Hello everyone!!! We all know that there are certain moral obligations that we have as human beings. The question is what areas fall into the category of moral obligation?
Suppose you are a 3 year old child and your father walks out of your life. Whose responsibility is it to continue a relationship, is it the father's, or the child's. Let's suppose the father says after 17 years that it was the 3 year old's responsibility to initiate the relationship and continue it, not the adults? Does that make you angry? How would you react if that child was yours? Let's add a little bit more information and explain that the father was in the military and we all know that orders can change therefore so does the last known address.
Let's fastforward 16 years. The child is not such a child anymore and not yet a man. He is still in his senior year of high school and looking forward to getting out of school to start the next chapter in his life when all of a sudden he gets his first contact from his father on facebook. Nothing but a friend request, then the support stops out of the blue. To find out that the father contacted them and told them that he quit school and petitions to stop support. Legally this would be his right, correct? Would it still be his right to do so if the son in question was actually still in school, as in this case, even though he is 19 now?
We can move on to the emancipation hearing. The father has it postponed once and rescheduled, and because he is still an active soldier he is not able to attend in person. No big deal. During the hearing he attempts to have it rescheduled again. This is denied. Then he lets out that he has cancer and cannot speak for himself because he is medicated with heavy narcotics. Based on past history do you believe him or do you assume that it is one more attempt to get out of paying child support (he tried 3 times at this point)?
Morally, as the other parent, do you encourage your child to reach out, or do you leave well enough alone and continue with status quo of this child only knowing one man as dad, and try to protect him from further heartbreak? To me, I feel that morally the parent that raised the child should encourage him to reach out one time by letter if for no other reason than to let him know how he feels about not having a relationship with his father. I say that considering he may actually have cancer this may be the only opportunity to make an attempt at mending the gap.
Let's fastforward again to 6 months later. A third party calls the mom to see how she is holding up because another friend of hers saw on facebook that the father passed away. This is the first that it is heard of and noone has details. There is a lot of morally questioning going on in this story, and probably a lot of assumptions as well. Who holds the biggest moral responsibility to this child. Should he hear it through a friend of a friend who happened to stumble upon it. Did his father have to take his contact information to the grave, and why would it not have been shared, even to the military when he was listed as a dependent? Should his wife have taken the information off of the legal papers from the courthouse and contacted him herself to inform him of his father's passing?

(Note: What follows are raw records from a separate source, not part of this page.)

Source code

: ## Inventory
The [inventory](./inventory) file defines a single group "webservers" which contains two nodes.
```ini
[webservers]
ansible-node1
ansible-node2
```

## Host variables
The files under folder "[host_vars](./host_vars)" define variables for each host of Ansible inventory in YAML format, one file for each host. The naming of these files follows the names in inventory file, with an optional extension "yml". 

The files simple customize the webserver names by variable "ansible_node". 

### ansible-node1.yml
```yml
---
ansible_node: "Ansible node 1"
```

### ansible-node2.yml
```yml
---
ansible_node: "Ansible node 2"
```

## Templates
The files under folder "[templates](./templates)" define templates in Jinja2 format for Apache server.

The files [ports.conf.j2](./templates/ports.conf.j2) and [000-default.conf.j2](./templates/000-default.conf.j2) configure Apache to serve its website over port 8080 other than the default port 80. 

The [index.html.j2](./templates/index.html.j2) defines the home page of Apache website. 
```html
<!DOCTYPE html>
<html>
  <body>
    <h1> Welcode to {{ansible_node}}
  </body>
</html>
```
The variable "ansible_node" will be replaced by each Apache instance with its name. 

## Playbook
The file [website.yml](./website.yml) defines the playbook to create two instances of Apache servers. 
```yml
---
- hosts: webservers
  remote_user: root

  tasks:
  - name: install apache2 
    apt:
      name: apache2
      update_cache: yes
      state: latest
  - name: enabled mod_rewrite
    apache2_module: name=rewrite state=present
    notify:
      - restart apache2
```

What about the family members that still live in the same city, morally should they have attempted to get in contact with him to let him know? Was it more important to emancipate the son you had no relationship with rather than to reconcile, even if it was only going to be for a short time?

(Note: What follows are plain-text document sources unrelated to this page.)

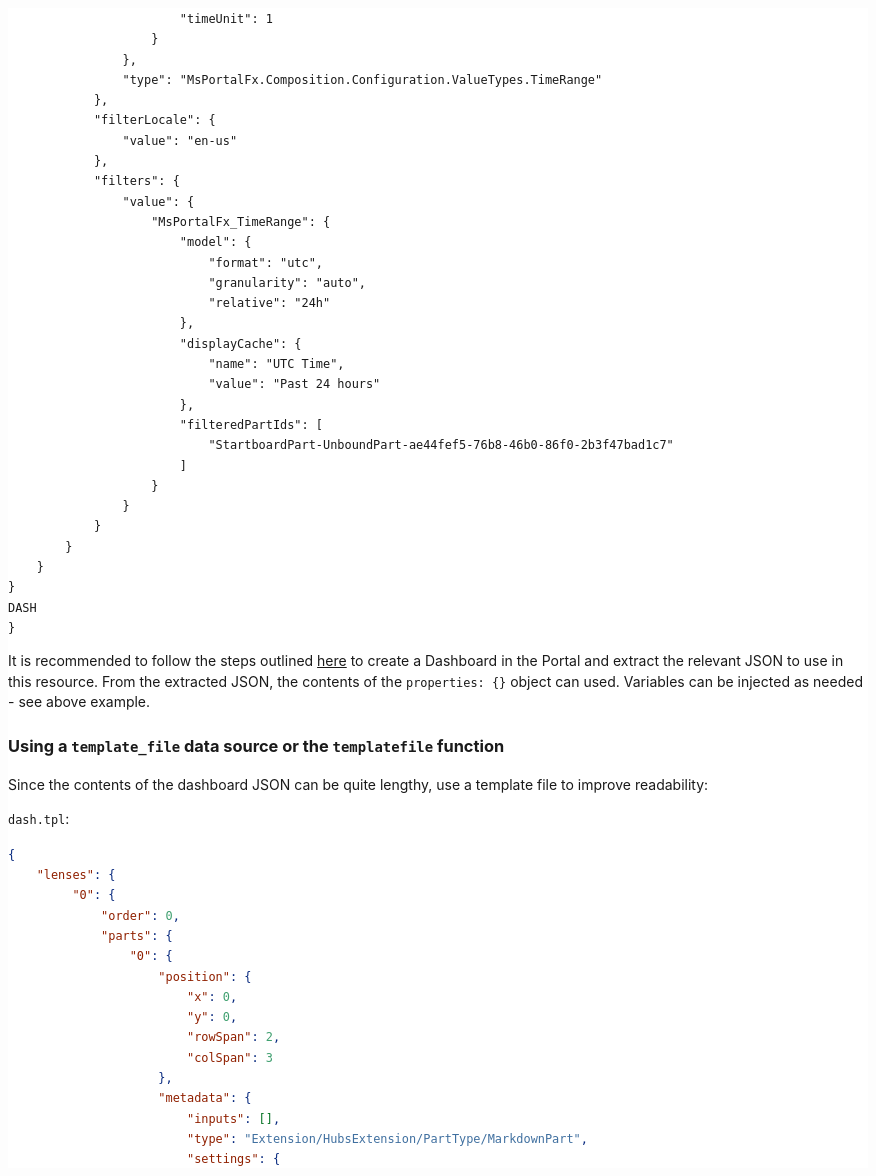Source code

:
```hcl
                        "timeUnit": 1
                    }
                },
                "type": "MsPortalFx.Composition.Configuration.ValueTypes.TimeRange"
            },
            "filterLocale": {
                "value": "en-us"
            },
            "filters": {
                "value": {
                    "MsPortalFx_TimeRange": {
                        "model": {
                            "format": "utc",
                            "granularity": "auto",
                            "relative": "24h"
                        },
                        "displayCache": {
                            "name": "UTC Time",
                            "value": "Past 24 hours"
                        },
                        "filteredPartIds": [
                            "StartboardPart-UnboundPart-ae44fef5-76b8-46b0-86f0-2b3f47bad1c7"
                        ]
                    }
                }
            }
        }
    }
}
DASH
}

```

It is recommended to follow the steps outlined
[here](https://docs.microsoft.com/en-us/azure/azure-portal/azure-portal-dashboards-create-programmatically#fetch-the-json-representation-of-the-dashboard) to create a Dashboard in the Portal and extract the relevant JSON to use in this resource. From the extracted JSON, the contents of the `properties: {}` object can used. Variables can be injected as needed - see above example.

### Using a `template_file` data source or the `templatefile` function
Since the contents of the dashboard JSON can be quite lengthy, use a template file to improve readability:

`dash.tpl`:

```JSON
{
    "lenses": {
         "0": {
             "order": 0,
             "parts": {
                 "0": {
                     "position": {
                         "x": 0,
                         "y": 0,
                         "rowSpan": 2,
                         "colSpan": 3
                     },
                     "metadata": {
                         "inputs": [],
                         "type": "Extension/HubsExtension/PartType/MarkdownPart",
                         "settings": {
```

Funeral and services being over and still the only concrete information that this young man has is an obituary in the local paper. Do you feel that this is an acceptable way of letting him know that his time has expired and he no longer has the right to make a decision on what to do and how to reach out to get the answers he so badly needs?
So many adults tend to want to make decisions in similar situations based on how it affects their lives, giving no thought or care as to how it may affect the child. When our children are younger we do what we can to protect them, and even as they grow into their own lives as adults we still try to protect them. There is so much more to this story that most people aren't privy to and yet it is the same story for so many children and adults, the only differences are the participants. For an outsider looking in, the only hope that we can offer is guidance through experience or resources, and support to ensure that these children that have experienced this type of feelings of unworthyness know that it is not their fault nor was it their responsibility to be the initiater, especially at a young age.
My son will be okay and I will continue to help him get past his feelings of anger, hurt, regret and the feeling of being unacknowledged, but how many children out there have the same amount of support? How many have suffered at the hands of others because the one person who should have been there to protect them has been the one that hurt them the most? As a parent I am now dealing with this major turn of events in my sons life, as an educator I wonder how many of the children that I have taught are going to have the same story to tell as my son. For this reason I feel that I am now even more morally responsible for educating others and providing a list of resources that can help them when their final chapter ends in that part of their life. The military is hard enough to maneuver for a civilian, and not everyone will have this connection but it is time that the liasons that are out there are easier to find also. My sons biggest question to me was "mom, do you really think that he has cancer and is going to die?" I couldn't answer that for him, and every door we tried to open so that he would know to allow him to make his ultimate decision (he also had to work through his anger), would not or could not help us. We ran out of time.